* SECTION DE TEXTE *
===

Entre ici, tonnait Malraux à l'adresse de Jean Moulin. Entre, toi aussi, le long de ce cortège d'ombres et de suie, de pleurs et de sang. Ton chemin s'achève, dans l'amertume et l'oubli. A se croire immortel, l'on oublie l'essentiel. Qu'en avons-nous fait, aujourd'hui ? Nous l'enterrons… avec toi. Puisse-t-il un jour ressurgir, et faire revivre nos vieilles croyances, faire exister nos vieux idéaux. C'est cette peur que nous sommes venus enfouir sous ce cercueil ; cette folie à laquelle tu t'es attaché à servir pendant toutes ces années. Ô célèbre inconnu, fuis cette terre misérable, fuis ces peuples exécrables, fuis nous. Par la reconnaissance que nous t'apportons aujourd'hui, c'est ton oubli que nous voulons assurer. Nous sauver des griffes de ce destin trop présent qui crie, hurle, que l'on se trouve entre ses mains. La peur s'étreint mais ne s'éteint pas. Nos pierres philosophales, quand à elles, se montrent et paradent. A travers notre présence ici, vois, Ô inconnu, cette attache que nous portons à notre enveloppe ; que nous portons à cette vie dont nous avons oublié de nom. Cette reconnaissance que l'on te doit pour nous dire : « enfin ! Nous n'avons plus peur maintenant ! »

 

 

 

Lève-toi, célèbre ami, et entre ici avec ton cortège de douleur, de violence et d'espoir. Cette liberté pour laquelle tu t'es battu, cette héritage que tu voulais nous voir porter s'enfuira avec toi. Déjà, la nuit t'appelle, enfante du ciel et du néant, et enveloppe ton esprit de brume et d'amour. Au loin, entends ces chants, ils rugissent pour toi, pour vous, êtres vivants d'ailleurs. Sur les rivages de cette terre, sur la nappe nimbée de lumière, traverse le temps de l'oubli. La présence d'un dieu n'est plus posée, personne pour t'accueillir, personne pour nous libérer : l'Homme est libre ; mais quand rien ne tourne rond, il cherche cette non-présence pour se rassurer. Alors, toi qui monte _même si plus rien ne doit avoir de sens pour toi_ regarde et dis-nous ! Dis-nous ce qu'il se passe. L'Homme a peur, l'Homme prend peur, l'Homme EST peur.

===

* DONNÉES BRUTES *
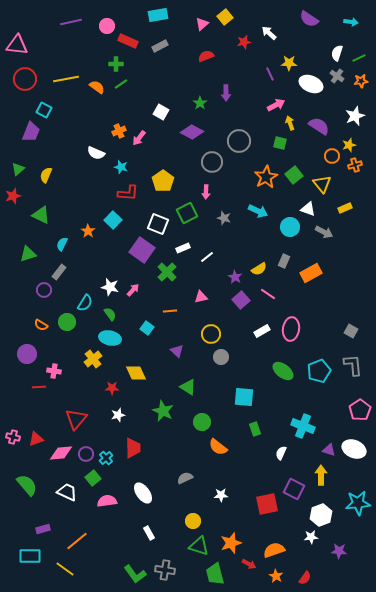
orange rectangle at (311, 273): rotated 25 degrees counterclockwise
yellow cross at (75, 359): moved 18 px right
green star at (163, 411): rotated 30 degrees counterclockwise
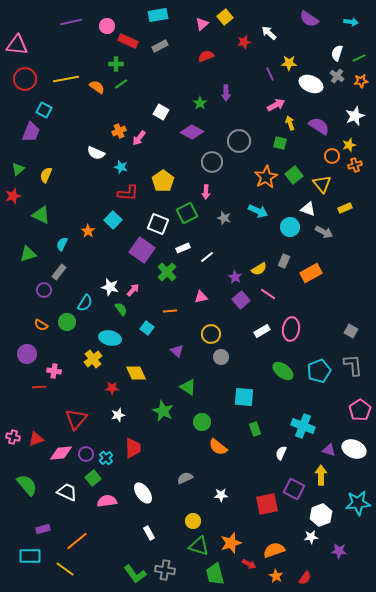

===

* CONSIGNES DES TÂCHES *
[A] D'après la section de texte, à qui Malraux s'adressait-il en tonnant « Entre ici » ?
[B] Restituez sans modification le passage de la section de texte allant de « Lève-toi, célèbre ami, et » jusqu'à « l'Homme EST peur. » inclus.
Le listing est issu d'une source distincte de la section de texte.

* SOLUTIONS PAR TÂCHE *
[A] À Jean Moulin.

[B]
Lève-toi, célèbre ami, et entre ici avec ton cortège de douleur, de violence et d'espoir. Cette liberté pour laquelle tu t'es battu, cette héritage que tu voulais nous voir porter s'enfuira avec toi. Déjà, la nuit t'appelle, enfante du ciel et du néant, et enveloppe ton esprit de brume et d'amour. Au loin, entends ces chants, ils rugissent pour toi, pour vous, êtres vivants d'ailleurs. Sur les rivages de cette terre, sur la nappe nimbée de lumière, traverse le temps de l'oubli. La présence d'un dieu n'est plus posée, personne pour t'accueillir, personne pour nous libérer : l'Homme est libre ; mais quand rien ne tourne rond, il cherche cette non-présence pour se rassurer. Alors, toi qui monte _même si plus rien ne doit avoir de sens pour toi_ regarde et dis-nous ! Dis-nous ce qu'il se passe. L'Homme a peur, l'Homme prend peur, l'Homme EST peur.